For Ethiopian writer Hama Tuma, there's a clear reason for this; homosexuality provides African leaders with an opportunity to divert public attention from Africa's real problems.

For Peter Thatchell, homophobic attitudes in Africa are a colonial imposition, that have now been claimed by African culture.

Are there double standards on the part of the West as Joop from Holland suggests on Cameroon Online? Should we leave Africa to deal with homosexuality in whatever way it feels right?

Protests against the verdict are taking place in South Africa, the only African country to have legalised homosexuality. This however didn't stop a lesbian national football player from being raped and killed in 2006.

In Uganda, the proprosed death penalty for homosexuals was thrown into question over the past few months following international pressure according to one politician.

"Homosexuality is not a top priority for the people of Uganda," Deputy Foreign Minister Henry Okello Oryem said. "Our priority is to make sure there is food on the table of our people - that we deal with the issue of disease."
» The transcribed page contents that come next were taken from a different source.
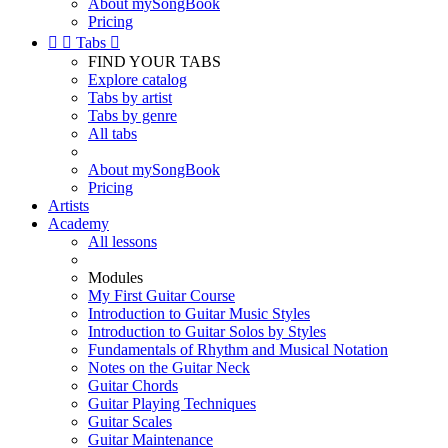
About mySongBook
Pricing


Tabs

FIND YOUR TABS
Explore catalog
Tabs by artist
Tabs by genre
All tabs
About mySongBook
Pricing
Artists
Academy
All lessons
Modules
My First Guitar Course
Introduction to Guitar Music Styles
Introduction to Guitar Solos by Styles
Fundamentals of Rhythm and Musical Notation
Notes on the Guitar Neck
Guitar Chords
Guitar Playing Techniques
Guitar Scales
Guitar Maintenance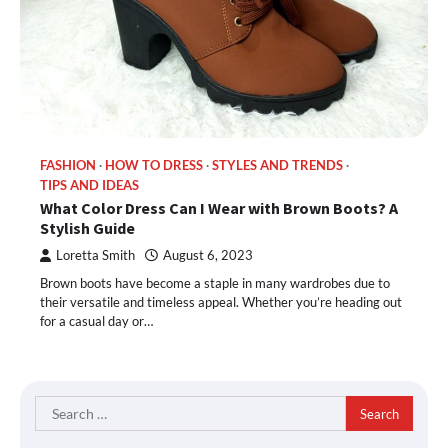
FASHION
HOW TO DRESS
STYLES AND TRENDS
TIPS AND IDEAS
What Color Dress Can I Wear with Brown Boots? A
Stylish Guide
Loretta Smith
August 6, 2023
Brown boots have become a staple in many wardrobes due to
their versatile and timeless appeal. Whether you’re heading out
for a casual day or…
Search
for: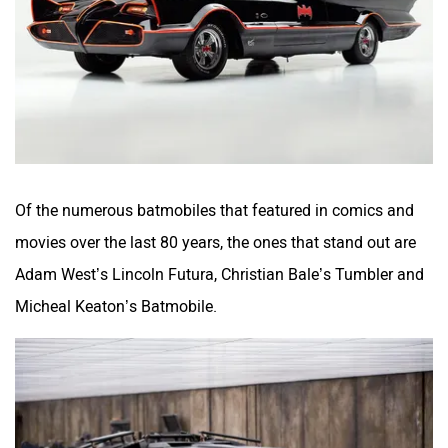
Of the numerous batmobiles that featured in comics and
movies over the last 80 years, the ones that stand out are
Adam West’s Lincoln Futura, Christian Bale’s Tumbler and
Micheal Keaton’s Batmobile.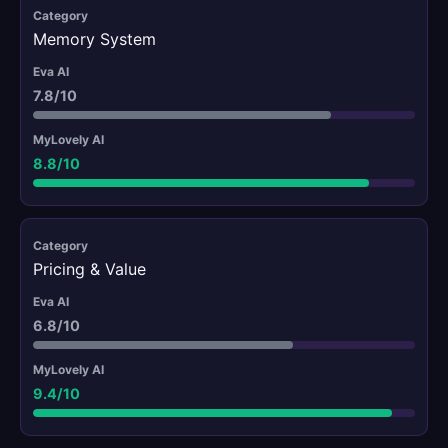
Memory System
7.8/10
8.8/10
Pricing & Value
6.8/10
9.4/10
Gay Ugandan is still waiting for that change. This article suggests that he might be waiting a long time.

And last month in Senegal, the corpse of a dead gay man was dug out, spat on and dumped outside the home of his elderly grandparents.

Mia Kirshner can no longer stay quite about gay rights in Africa. She runs a charity project in Malawi but refrained from speaking out in fear of sacrificing her work.

'I am angry. I am angry because the right to marry is the choice of an individual rather than a state...I am angry that so many are forced into the closets, furthering shame and stigma....These two men did something brave. They spoke up and they spoke out. No one in Malawi has done this publicly before.'

Maybe not in Malawi, but there are signs in that some African countries are making efforts to support 'sexual minorities'.

Nairobi for example, marked International Day Against Homophobia with a dinner and dance in front of the media.

Should we leave Africa to handle homosexuality at its own pace and however it wants?